Vogelkojen dienten in den letzten zwei Jahrhunderten dem Wildentenfang. Dieser war eine der wenigen, wichtigen Nahrungs- und Erwerbsquellen für die Sylter Bevölkerung. Noch bis 1913 fing man in Kampen etwa 25.000 Enten, bevor die Koje 1935 unter Naturschutz gestellt wurde. Heute verbindet die modernisierte Vogelkoje Natur und Kultur: es gibt erstmals eine Ausstellung zu den Besonderheiten des Naturschutzgebietes. Die Kampener Koje ist der Sylter Ruhepol zwischen Wald und Wattenmeer.

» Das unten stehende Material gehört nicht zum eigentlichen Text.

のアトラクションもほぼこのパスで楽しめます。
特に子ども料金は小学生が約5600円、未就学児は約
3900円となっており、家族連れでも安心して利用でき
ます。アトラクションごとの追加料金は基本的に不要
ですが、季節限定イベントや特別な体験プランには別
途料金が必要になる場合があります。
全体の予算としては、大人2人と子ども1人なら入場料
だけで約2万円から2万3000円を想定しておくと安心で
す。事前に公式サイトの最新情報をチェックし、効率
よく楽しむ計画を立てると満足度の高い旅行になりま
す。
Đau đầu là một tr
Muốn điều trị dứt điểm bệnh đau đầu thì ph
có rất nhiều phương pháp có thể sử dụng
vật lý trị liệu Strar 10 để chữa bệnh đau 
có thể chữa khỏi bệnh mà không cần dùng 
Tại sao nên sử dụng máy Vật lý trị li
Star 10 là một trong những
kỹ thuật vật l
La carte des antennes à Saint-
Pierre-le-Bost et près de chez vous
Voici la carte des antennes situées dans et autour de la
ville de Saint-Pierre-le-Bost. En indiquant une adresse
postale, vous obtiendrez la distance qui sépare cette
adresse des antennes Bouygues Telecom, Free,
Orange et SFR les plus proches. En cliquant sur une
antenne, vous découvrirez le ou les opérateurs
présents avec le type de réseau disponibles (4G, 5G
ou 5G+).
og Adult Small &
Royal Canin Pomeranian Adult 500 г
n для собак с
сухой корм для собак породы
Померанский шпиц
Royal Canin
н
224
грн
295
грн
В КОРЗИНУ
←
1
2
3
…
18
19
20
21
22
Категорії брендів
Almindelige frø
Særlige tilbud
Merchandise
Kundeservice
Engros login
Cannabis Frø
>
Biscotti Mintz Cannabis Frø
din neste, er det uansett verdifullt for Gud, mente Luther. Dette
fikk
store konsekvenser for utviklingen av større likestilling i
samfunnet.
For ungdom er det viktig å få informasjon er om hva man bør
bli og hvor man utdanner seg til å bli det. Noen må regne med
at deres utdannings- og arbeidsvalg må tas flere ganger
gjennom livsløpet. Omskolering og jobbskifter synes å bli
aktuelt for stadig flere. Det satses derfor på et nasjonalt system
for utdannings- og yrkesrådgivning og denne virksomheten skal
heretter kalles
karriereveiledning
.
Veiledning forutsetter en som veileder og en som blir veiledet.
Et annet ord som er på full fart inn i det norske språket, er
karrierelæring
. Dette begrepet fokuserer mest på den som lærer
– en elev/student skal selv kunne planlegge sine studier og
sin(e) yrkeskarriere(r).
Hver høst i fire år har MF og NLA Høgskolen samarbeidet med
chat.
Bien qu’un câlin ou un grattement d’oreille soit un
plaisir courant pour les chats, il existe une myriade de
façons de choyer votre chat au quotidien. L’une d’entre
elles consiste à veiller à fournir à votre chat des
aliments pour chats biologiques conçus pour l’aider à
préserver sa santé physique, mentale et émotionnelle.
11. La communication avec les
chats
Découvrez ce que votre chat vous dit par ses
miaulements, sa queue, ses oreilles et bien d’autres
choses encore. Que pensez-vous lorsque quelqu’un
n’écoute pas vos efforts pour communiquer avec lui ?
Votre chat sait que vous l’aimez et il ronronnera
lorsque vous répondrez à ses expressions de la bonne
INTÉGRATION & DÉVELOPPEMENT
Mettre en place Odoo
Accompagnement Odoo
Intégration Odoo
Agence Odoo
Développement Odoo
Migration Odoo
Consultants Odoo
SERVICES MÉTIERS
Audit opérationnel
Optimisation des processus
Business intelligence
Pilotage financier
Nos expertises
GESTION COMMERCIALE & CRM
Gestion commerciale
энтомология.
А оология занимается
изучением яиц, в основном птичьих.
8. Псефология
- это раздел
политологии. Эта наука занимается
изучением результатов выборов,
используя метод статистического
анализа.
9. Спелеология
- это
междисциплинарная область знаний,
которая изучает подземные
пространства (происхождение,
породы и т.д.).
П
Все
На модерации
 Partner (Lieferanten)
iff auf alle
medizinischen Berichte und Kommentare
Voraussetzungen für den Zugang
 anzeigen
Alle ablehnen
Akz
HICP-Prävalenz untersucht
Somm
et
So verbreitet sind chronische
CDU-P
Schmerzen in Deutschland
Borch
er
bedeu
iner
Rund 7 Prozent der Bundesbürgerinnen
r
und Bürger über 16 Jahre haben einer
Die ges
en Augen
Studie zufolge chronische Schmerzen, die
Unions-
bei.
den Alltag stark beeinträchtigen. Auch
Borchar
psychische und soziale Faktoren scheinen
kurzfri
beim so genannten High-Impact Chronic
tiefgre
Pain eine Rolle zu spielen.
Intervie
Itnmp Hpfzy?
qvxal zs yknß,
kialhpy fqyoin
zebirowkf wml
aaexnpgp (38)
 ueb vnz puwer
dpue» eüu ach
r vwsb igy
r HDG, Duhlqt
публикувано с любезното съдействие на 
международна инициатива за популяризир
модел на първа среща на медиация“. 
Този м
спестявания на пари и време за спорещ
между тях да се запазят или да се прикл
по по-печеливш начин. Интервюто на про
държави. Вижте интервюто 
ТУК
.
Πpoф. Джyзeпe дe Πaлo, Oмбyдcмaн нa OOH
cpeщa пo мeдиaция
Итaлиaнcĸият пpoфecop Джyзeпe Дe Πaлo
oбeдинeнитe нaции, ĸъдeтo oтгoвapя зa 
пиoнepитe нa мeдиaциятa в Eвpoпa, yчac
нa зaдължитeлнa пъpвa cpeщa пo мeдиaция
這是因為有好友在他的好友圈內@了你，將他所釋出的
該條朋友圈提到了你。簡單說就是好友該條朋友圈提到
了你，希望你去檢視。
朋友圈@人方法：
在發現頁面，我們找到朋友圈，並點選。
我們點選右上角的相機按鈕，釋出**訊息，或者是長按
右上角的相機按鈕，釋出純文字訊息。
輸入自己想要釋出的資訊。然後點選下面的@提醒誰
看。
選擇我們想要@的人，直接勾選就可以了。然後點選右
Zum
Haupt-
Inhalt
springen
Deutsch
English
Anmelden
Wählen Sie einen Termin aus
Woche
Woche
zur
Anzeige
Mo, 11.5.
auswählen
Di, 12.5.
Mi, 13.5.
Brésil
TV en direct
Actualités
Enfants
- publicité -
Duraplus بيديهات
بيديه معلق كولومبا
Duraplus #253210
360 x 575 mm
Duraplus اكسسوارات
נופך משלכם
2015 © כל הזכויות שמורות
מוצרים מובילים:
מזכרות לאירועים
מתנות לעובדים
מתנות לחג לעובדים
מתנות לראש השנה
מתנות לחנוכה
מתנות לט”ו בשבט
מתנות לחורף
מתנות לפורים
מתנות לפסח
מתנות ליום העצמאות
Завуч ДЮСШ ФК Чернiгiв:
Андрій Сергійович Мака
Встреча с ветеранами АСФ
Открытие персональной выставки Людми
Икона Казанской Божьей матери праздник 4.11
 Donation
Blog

Das Naturschutzgebiet Nielönn-Sylt

Nördlich von Kampen, dort wo die Hohe Geest mit einem alten, längst zugewachsen Kliff endet, erstreckt sich über eine Breite von mehreren hundert Metern eine Schwemmlandwiese.
Diese dient dem Erhalt und Schutz von Vorlandbildungen.
Das gesamte Gebiet umfasst Salzwiesen mit verschiedenster Flora und Fauna, Sandflächen und nördlich von Kampen die bevorzugten Beobachtungsplätze der Vogelfreunde.

Naturschutzgebiet Nord-Sylt

Die 1796 ha große Dünenlandschaft, bestehend aus einem abwechslungsreichen Areal mit allen Übergängen von Dünenseen bis hin zu Wanderdünen, steht seit 1923 unter Naturschutz.